Training Mathematics of Machine Learning Convex Optimization & Gradient Descent
1 / 10

Convex Optimization & Gradient Descent

42 min Mathematics of Machine Learning

Convex Optimization & Gradient Descent

Convex optimization is the backbone of machine learning: most training objectives are convex or approximately so, guaranteeing that local minima are global. Gradient descent exploits the geometry of the loss landscape to iteratively minimize the objective.

Convex Function

\(f: \mathbb{R}^d \to \mathbb{R}\) is convex if \(f(\lambda x+(1-\lambda)y)\le\lambda f(x)+(1-\lambda)f(y)\). Equivalently: \(f(y)\ge f(x)+\nabla f(x)^\top(y-x)\). A function is \(\beta\)-smooth if \(\|\nabla f(x)-\nabla f(y)\|\le\beta\|x-y\|\) and \(\alpha\)-strongly convex if \(f(y)\ge f(x)+\nabla f(x)^\top(y-x)+\frac{\alpha}{2}\|y-x\|^2\).

══════════════════════════════

- PROBLEM DESCRIPTION
Resume the page on convex optimization and gradient descent right after its last sentence. The data that comes next has nothing to do with the text.

- INFORMATION PROVIDED
══════════════════════════════

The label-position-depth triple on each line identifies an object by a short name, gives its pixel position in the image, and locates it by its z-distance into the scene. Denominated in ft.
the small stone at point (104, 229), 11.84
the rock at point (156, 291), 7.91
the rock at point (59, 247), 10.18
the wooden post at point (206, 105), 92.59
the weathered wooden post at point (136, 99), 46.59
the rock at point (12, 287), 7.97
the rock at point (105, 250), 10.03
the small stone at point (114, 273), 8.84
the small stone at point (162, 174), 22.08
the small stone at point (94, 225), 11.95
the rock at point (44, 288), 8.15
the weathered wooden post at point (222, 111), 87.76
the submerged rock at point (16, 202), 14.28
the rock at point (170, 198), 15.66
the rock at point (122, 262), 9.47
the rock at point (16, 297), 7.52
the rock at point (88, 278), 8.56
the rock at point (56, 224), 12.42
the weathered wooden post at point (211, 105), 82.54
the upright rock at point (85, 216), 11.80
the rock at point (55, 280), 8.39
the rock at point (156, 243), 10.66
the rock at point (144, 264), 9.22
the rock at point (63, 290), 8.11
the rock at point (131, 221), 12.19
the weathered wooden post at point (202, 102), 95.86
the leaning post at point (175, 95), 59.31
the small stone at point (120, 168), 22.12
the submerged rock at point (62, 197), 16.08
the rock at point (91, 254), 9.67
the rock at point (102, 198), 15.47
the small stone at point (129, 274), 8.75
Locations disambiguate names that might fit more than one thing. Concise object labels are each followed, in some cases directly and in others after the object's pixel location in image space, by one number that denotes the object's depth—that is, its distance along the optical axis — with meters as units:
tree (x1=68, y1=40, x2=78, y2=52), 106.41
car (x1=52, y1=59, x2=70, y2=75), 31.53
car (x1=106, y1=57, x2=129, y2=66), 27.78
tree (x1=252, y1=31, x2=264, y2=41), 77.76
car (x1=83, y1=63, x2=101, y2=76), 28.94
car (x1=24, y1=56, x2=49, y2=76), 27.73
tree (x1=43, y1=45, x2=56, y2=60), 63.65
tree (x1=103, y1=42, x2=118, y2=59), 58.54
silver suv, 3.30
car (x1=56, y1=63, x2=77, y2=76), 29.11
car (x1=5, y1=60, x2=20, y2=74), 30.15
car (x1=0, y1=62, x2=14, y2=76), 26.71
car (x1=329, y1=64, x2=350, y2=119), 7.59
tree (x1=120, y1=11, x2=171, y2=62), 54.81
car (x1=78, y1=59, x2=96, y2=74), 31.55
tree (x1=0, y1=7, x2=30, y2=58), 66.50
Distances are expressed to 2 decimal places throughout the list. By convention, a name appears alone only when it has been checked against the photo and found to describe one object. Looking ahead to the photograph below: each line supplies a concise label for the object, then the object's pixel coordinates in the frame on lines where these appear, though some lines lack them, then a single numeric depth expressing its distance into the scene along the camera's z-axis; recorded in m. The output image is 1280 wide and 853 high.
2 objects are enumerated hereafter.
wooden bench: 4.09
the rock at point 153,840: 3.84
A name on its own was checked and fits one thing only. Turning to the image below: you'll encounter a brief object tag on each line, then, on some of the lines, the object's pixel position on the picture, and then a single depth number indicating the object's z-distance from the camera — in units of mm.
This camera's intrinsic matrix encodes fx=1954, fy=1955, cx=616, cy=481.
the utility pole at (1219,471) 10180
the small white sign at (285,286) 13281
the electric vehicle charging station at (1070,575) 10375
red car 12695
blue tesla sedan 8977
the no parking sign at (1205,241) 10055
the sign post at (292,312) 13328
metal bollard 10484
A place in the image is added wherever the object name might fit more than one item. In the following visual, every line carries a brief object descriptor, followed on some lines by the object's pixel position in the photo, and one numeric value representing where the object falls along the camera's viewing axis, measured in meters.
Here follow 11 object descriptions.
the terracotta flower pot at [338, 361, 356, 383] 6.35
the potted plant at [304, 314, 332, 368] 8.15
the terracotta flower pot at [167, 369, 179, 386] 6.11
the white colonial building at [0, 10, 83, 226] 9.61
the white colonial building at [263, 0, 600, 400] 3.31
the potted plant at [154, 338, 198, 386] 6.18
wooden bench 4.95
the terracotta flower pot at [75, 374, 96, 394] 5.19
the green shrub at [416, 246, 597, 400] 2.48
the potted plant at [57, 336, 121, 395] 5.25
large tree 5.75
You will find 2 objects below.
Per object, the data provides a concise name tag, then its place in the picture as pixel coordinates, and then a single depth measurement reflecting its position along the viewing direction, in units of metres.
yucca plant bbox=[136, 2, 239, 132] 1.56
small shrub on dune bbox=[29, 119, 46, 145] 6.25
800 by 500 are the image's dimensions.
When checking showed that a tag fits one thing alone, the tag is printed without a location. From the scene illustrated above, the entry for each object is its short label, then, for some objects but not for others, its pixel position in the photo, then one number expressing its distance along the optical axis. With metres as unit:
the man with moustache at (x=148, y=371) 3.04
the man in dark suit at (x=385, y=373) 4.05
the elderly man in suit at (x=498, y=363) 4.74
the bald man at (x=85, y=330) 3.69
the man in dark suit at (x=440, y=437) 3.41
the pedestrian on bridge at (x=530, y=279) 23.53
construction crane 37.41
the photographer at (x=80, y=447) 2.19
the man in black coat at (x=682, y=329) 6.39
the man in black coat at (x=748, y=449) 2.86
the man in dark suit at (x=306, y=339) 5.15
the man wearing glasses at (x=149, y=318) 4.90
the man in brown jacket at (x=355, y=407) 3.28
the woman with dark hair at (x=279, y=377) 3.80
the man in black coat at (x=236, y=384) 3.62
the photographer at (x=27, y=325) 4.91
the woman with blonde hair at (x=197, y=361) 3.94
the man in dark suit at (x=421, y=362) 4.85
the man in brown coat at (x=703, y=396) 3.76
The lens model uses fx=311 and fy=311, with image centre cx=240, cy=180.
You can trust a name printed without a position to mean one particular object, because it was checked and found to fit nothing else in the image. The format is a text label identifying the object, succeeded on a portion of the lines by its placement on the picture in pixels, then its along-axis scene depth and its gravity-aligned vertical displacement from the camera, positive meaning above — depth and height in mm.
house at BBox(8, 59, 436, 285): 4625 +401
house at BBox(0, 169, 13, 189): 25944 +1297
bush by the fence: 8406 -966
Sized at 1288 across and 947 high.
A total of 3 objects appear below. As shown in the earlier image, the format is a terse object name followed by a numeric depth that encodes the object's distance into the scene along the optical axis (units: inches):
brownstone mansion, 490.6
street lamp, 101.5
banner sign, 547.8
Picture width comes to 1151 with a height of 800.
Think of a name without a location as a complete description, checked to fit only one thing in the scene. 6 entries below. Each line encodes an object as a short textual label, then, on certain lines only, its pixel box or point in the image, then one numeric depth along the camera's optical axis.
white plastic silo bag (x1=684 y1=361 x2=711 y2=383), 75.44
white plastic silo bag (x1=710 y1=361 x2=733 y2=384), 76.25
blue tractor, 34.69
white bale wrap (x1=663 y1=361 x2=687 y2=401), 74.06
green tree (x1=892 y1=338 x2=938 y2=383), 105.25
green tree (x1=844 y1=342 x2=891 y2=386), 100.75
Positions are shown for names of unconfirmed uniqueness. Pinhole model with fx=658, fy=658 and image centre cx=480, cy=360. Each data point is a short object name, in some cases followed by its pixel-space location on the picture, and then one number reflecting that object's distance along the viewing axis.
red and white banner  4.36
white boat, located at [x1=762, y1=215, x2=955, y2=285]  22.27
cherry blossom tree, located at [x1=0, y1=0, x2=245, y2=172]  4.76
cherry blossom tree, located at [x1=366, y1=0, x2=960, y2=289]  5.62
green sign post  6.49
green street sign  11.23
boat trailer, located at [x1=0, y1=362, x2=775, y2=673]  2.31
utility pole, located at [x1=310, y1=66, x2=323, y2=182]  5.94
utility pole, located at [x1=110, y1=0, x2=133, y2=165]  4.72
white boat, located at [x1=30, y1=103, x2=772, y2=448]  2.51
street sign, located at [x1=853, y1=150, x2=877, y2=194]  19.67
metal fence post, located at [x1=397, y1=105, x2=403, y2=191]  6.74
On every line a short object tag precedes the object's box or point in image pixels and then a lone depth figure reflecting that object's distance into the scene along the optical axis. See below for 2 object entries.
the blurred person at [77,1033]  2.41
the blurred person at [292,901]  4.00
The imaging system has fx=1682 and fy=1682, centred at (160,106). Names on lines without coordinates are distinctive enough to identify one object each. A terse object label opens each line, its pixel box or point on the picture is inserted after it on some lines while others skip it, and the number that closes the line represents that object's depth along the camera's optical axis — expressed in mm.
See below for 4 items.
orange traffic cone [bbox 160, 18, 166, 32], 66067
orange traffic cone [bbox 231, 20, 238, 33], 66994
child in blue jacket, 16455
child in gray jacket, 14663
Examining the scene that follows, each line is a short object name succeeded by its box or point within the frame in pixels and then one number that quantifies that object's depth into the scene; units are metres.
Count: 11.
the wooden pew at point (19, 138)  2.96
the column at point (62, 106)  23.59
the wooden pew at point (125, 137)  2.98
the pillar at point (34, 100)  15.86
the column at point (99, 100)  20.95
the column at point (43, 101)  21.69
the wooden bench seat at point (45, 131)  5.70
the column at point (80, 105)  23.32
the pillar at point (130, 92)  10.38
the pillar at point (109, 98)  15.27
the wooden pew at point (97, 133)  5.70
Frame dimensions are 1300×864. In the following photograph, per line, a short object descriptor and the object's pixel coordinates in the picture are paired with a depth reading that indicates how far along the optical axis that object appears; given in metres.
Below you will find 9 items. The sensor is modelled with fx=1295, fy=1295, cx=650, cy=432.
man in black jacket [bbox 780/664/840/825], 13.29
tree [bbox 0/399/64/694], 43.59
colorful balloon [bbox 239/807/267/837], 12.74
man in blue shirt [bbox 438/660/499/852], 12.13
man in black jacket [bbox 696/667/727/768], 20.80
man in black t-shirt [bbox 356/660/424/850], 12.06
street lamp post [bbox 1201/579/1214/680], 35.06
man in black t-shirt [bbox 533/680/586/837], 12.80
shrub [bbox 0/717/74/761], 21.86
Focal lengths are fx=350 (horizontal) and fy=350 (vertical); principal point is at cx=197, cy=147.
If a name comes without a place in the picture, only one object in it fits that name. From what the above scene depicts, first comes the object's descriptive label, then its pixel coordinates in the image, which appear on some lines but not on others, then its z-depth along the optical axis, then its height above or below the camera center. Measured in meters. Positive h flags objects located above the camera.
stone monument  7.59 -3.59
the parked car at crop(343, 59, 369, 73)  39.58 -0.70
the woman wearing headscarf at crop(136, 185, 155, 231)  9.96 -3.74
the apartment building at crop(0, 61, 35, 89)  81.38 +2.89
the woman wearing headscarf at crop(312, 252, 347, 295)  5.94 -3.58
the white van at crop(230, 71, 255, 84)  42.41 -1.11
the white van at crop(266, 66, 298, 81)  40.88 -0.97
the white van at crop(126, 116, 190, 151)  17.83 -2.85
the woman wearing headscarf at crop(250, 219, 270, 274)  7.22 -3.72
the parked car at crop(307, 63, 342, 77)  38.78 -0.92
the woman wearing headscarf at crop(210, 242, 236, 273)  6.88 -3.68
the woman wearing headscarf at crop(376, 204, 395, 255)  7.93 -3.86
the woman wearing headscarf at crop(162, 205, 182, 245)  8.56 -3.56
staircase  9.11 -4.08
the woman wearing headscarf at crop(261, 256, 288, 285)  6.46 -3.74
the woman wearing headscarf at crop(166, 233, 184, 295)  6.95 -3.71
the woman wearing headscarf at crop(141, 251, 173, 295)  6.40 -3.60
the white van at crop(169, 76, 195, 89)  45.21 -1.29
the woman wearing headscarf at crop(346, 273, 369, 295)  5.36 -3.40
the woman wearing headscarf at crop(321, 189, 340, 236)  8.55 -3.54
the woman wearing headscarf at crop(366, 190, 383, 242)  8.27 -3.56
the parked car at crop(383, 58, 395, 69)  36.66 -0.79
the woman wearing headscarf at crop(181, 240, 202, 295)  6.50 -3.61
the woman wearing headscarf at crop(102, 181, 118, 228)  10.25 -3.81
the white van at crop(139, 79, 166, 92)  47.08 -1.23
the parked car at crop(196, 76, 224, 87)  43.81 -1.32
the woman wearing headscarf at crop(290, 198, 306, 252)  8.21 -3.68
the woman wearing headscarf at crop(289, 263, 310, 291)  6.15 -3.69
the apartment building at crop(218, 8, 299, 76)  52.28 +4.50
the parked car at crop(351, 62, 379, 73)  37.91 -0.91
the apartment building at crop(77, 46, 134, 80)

══════════════════════════════

- EXERCISE OUTPUT
GD Convergence

For \(\beta\)-smooth convex \(f\), GD with \(\eta=1/\beta\) satisfies: \(f(x_T)-f^*\le\frac{\beta\|x_0-x^*\|^2}{2T}\). For \(\alpha\)-strongly convex: \(\|x_T-x^*\|^2\le(1-\alpha/\beta)^T\|x_0-x^*\|^2\) (linear convergence). Condition number \(\kappa=\beta/\alpha\) governs speed.

Example 1: Least Squares

Minimize \(f(w)=\frac{1}{2n}\|Xw-y\|^2\). Is \(f\) convex?

Solution: \(\nabla^2 f=X^\top X/n\succeq 0\), so \(f\) is convex with \(\beta=\lambda_{\max}(X^\top X)/n\). GD converges as \(O(1/T)\), or linearly if \(X\) has full column rank.

Example 2: Logistic Loss

Show \(f(w)=\frac{1}{n}\sum_i\log(1+e^{-y_i w^\top x_i})\) is convex.

Solution: \(\nabla^2 f=\frac{1}{n}\sum_i\sigma(z_i)(1-\sigma(z_i))x_ix_i^\top\succeq 0\). Thus \(f\) is convex with \(\beta\le\|X\|^2/(4n)\).

Practice

  1. Prove a twice-differentiable function is convex iff \(\nabla^2 f(x)\succeq 0\) everywhere.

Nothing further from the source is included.